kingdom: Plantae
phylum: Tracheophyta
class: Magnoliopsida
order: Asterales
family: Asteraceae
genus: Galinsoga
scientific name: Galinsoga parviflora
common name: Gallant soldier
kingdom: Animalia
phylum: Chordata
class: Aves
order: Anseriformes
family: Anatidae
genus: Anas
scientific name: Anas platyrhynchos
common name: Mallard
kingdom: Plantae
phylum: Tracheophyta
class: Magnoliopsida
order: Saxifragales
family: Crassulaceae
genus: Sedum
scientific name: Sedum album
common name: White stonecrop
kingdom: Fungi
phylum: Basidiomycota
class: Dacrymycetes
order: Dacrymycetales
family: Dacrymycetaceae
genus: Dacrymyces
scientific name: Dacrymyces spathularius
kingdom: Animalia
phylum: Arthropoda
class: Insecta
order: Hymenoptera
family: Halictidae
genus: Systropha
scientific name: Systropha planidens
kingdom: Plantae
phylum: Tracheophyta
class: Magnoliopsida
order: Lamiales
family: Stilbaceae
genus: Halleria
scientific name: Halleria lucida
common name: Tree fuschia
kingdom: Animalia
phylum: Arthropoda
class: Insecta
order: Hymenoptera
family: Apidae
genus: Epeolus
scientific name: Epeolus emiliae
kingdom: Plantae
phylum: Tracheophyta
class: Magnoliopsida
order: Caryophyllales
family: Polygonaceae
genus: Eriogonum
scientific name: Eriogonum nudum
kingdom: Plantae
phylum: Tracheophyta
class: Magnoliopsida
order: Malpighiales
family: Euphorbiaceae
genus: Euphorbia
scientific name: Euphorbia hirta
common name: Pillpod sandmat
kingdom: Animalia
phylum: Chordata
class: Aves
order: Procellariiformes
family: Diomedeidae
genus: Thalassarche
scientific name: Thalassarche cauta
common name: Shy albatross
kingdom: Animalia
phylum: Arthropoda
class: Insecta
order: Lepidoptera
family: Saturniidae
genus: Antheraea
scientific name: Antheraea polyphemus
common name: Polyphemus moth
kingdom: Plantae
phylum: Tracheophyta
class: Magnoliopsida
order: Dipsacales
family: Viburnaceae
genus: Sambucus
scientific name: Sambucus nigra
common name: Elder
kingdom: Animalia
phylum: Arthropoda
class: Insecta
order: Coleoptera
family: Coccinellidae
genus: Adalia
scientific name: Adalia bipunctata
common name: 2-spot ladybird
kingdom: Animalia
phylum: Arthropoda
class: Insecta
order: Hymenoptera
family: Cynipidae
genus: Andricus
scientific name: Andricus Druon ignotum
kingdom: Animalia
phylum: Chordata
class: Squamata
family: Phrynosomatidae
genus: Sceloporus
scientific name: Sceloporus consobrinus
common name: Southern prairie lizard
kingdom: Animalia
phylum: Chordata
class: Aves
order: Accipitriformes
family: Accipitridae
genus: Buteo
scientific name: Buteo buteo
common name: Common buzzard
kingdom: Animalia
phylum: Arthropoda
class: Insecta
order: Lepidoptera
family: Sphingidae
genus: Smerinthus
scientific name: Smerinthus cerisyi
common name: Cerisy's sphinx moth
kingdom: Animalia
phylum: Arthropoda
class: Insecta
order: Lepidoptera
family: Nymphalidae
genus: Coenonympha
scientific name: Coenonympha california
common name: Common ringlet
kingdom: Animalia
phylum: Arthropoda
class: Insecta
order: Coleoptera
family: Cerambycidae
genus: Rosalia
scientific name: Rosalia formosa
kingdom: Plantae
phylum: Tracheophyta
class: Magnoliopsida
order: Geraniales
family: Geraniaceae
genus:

TASK INSTRUCTIONS: Turn the lines of the records from the line with "common name: Common buzzard" through the line with "common name: Common ringlet" into a Markdown table, leaving out blank lines. Use the columns Row, holding a row number, and Line, holding the line itself.

THE OUTPUT:
| Row | Line |
|---|---|
| 1 | common name: Common buzzard |
| 2 | kingdom: Animalia |
| 3 | phylum: Arthropoda |
| 4 | class: Insecta |
| 5 | order: Lepidoptera |
| 6 | family: Sphingidae |
| 7 | genus: Smerinthus |
| 8 | scientific name: Smerinthus cerisyi |
| 9 | common name: Cerisy's sphinx moth |
| 10 | kingdom: Animalia |
| 11 | phylum: Arthropoda |
| 12 | class: Insecta |
| 13 | order: Lepidoptera |
| 14 | family: Nymphalidae |
| 15 | genus: Coenonympha |
| 16 | scientific name: Coenonympha california |
| 17 | common name: Common ringlet |